The next path is whilst the abilities of Mongillo and Giugliano virtually shine, and you recognize the accolades from Gambero Rosso are well deserved. (Strega is the primary Connecticut eating place identified by the Rome-based authority on Italian food and wine.) After one chew, the rigatoni alla Genovese joins the list of exceptional dishes I’ve ever had. Freshly made al dente rigatoni is followed by an onion-primarily based sauce — the flavor is similar to a wonderful French onion soup — with gradual-cooked Angus New York strip loin. I would advocate for sharing this with dining companions. Forks will be flying on your path till the plate is smooth.
In addition to being the proprietor and manager, Mongillo is likewise the pizzaiolo. We opt for the Paesana with fior di latte cheese, Sicilian caponata, and cured pork belly. Mongillo receives to work on the Neapolitan-fashion pie in front of the timber-fired oven in undeniable sight of the dining room. Sixty seconds at 900 stages later, we’re supplied with a mild, airy, perfect private pizza. This is skinny yet robust sufficient to guide its toppings. There’s a slight char, but it’s no longer burnt or crispy, and the areas darkened through the fire nonetheless taste like crust, no longer an ember.

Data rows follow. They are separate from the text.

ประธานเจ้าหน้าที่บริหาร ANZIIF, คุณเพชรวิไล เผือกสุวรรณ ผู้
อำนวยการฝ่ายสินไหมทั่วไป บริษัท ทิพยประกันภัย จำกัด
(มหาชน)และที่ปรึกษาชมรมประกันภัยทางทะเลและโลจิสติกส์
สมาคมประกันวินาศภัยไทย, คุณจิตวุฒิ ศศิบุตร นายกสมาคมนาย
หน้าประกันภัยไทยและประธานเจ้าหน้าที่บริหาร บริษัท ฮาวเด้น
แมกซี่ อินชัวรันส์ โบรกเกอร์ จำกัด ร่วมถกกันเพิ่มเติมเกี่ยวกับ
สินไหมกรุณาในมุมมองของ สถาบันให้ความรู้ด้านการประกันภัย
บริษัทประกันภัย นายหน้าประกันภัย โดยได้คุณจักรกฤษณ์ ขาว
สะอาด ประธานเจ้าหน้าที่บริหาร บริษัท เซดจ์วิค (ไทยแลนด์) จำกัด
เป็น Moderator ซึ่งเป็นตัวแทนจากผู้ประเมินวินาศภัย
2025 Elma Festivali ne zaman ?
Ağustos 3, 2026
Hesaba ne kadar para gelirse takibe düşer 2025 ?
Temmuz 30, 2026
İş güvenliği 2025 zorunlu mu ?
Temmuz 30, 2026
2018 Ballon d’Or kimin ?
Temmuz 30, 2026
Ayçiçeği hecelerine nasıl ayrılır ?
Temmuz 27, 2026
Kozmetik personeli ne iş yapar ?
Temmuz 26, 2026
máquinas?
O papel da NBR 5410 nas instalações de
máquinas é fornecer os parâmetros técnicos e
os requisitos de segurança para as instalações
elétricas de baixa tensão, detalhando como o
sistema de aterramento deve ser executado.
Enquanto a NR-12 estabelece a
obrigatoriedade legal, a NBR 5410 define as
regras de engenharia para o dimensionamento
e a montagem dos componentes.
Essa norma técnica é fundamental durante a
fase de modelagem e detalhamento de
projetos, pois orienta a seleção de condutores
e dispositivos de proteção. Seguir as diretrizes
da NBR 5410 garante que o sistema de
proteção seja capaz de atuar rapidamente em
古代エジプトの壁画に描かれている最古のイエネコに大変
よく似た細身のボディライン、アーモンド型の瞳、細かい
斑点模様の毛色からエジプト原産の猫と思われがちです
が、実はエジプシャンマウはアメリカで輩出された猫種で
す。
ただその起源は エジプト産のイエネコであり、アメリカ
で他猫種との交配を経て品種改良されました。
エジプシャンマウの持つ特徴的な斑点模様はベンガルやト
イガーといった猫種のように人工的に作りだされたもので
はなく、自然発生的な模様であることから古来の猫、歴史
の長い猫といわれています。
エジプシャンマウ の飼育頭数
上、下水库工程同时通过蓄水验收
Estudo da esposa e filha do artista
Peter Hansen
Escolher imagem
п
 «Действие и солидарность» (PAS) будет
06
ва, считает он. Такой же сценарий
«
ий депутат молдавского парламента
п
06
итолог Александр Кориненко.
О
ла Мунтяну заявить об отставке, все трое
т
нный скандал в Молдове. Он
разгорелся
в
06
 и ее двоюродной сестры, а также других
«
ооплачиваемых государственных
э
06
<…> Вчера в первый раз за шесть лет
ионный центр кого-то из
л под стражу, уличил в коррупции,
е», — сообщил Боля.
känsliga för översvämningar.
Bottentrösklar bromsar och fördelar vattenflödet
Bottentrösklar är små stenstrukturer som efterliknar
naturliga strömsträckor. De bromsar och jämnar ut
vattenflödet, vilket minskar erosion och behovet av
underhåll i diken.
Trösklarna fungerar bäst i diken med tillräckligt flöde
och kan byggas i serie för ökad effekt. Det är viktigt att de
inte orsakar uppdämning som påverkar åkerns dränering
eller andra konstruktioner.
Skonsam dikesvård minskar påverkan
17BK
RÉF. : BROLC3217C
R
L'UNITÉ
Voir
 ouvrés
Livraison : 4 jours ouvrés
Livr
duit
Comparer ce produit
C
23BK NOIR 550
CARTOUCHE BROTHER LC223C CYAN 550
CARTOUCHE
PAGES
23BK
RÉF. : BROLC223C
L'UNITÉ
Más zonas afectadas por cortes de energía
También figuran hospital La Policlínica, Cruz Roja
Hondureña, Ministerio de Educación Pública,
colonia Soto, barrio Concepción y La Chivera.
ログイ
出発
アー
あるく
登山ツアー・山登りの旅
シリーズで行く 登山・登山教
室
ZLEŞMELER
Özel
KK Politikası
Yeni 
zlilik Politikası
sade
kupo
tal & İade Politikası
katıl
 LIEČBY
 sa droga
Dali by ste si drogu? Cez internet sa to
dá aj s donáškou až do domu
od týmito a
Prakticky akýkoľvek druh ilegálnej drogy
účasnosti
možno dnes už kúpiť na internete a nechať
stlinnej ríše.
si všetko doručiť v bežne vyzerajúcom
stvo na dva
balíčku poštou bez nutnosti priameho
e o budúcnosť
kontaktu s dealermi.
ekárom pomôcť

Giugliano is also in fee of the desserts, and the tiramisu and deconstructed cannoli both meet the bar formerly raised via the whole thing we’d already enjoyed. The cocktails are sparkling and attractive, but no longer overly sturdy. That’s a grievance or praise, relying on your outlook.
Fully impressed after our incognito visit, I reach out to speak with Mongillo and him invitations us again for a complimentary tasting. Imagine journeying to a lovely area you’ve by no means been to before. It’s exceptional, you love it. Then you pass back a 2d time, but now you’ve got a neighborhood tour guide who suggests you all the fine spots. Even higher.